Work order ::
Where a line of the entries holds the string "identify", copy that line.

Records supplied ::
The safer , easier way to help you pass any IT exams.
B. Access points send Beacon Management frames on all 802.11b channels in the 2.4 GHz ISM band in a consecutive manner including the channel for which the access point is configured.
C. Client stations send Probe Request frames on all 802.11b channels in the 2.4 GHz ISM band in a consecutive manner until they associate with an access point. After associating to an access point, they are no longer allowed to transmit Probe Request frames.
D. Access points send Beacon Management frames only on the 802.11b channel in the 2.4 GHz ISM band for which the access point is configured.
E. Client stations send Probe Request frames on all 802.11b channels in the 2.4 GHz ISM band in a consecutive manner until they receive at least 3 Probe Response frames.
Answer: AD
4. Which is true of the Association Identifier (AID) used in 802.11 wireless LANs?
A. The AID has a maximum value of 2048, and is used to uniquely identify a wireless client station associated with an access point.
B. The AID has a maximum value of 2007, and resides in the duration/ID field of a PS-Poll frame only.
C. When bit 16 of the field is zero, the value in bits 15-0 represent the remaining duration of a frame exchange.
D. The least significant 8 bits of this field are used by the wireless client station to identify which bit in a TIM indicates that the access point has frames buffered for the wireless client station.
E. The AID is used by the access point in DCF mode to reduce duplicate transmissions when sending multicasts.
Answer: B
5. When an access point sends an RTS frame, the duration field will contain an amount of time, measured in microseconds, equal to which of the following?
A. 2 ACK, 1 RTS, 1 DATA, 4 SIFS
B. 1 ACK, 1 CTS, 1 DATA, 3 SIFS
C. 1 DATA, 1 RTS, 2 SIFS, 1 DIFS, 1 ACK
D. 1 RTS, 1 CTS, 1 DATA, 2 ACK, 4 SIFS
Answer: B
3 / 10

* * *

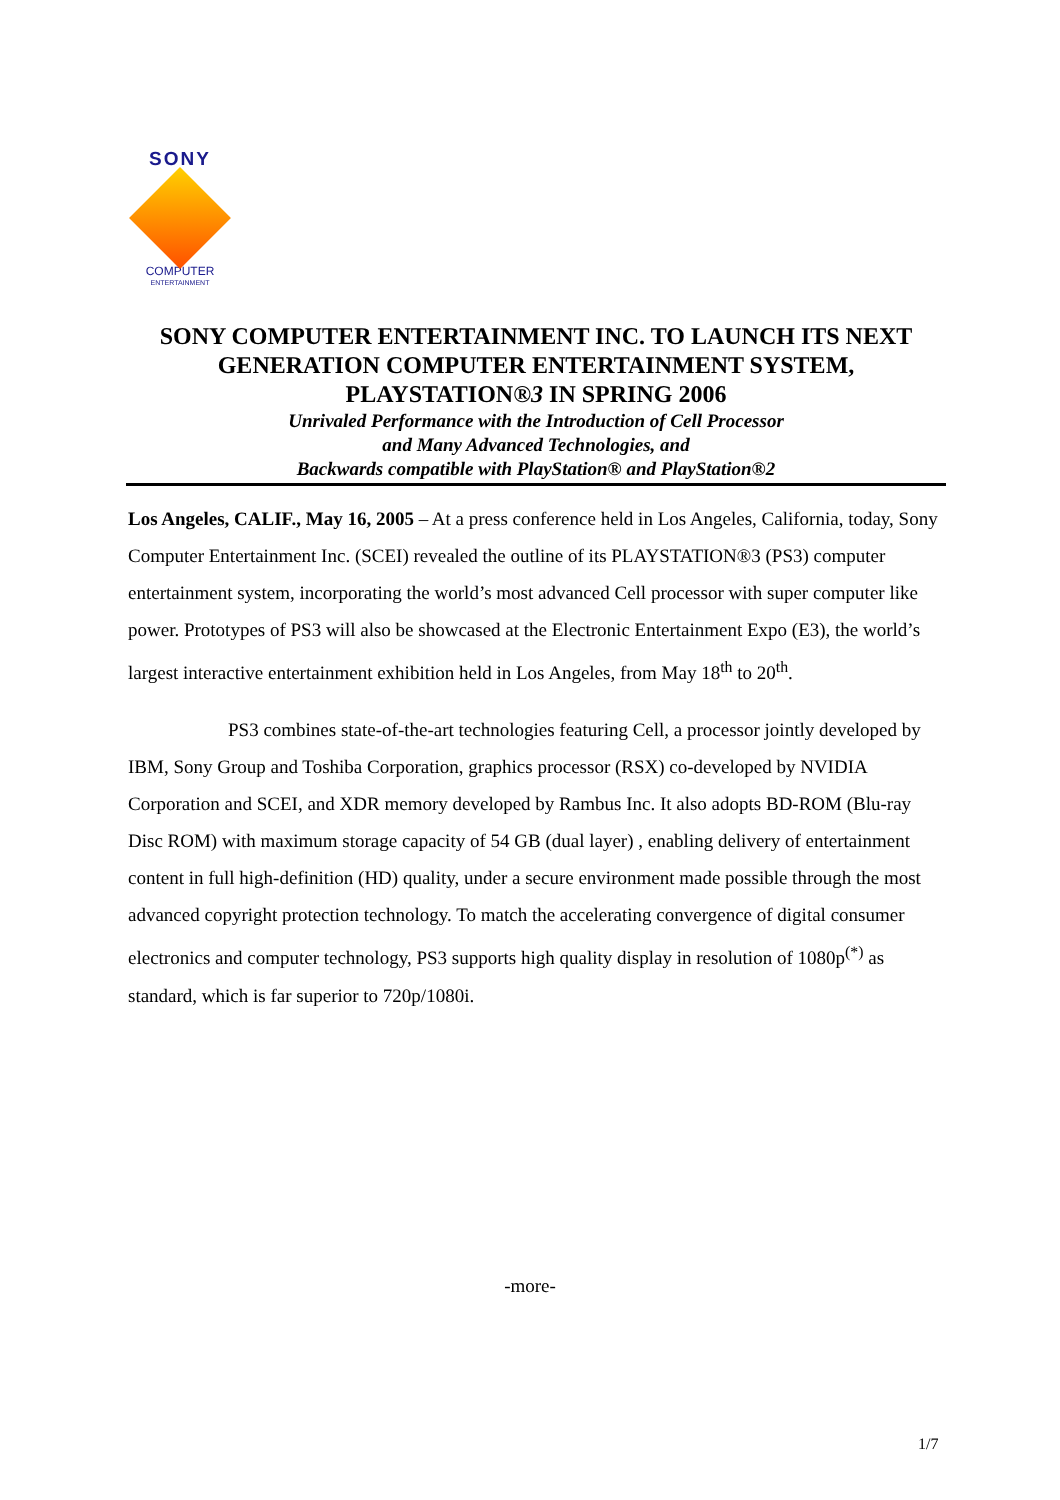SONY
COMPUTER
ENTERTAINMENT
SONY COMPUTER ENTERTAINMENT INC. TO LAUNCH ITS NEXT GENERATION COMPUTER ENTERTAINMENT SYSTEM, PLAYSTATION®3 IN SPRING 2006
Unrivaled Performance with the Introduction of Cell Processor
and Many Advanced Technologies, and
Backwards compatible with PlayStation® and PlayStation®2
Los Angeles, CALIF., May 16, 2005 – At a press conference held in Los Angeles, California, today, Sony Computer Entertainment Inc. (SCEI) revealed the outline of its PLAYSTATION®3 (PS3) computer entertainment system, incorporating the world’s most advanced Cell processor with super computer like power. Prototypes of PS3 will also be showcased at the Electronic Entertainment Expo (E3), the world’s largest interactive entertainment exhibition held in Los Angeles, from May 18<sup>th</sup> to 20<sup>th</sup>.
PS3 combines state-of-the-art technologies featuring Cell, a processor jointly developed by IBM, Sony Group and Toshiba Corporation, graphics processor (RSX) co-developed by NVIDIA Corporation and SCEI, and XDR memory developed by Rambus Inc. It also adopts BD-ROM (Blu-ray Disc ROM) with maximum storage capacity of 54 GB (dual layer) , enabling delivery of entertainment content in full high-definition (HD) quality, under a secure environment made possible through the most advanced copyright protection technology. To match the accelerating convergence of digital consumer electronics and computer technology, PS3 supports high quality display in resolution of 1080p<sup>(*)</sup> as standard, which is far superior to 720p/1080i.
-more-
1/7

Solved problem ::
A. The AID has a maximum value of 2048, and is used to uniquely identify a wireless client station associated with an access point.
D. The least significant 8 bits of this field are used by the wireless client station to identify which bit in a TIM indicates that the access point has frames buffered for the wireless client station.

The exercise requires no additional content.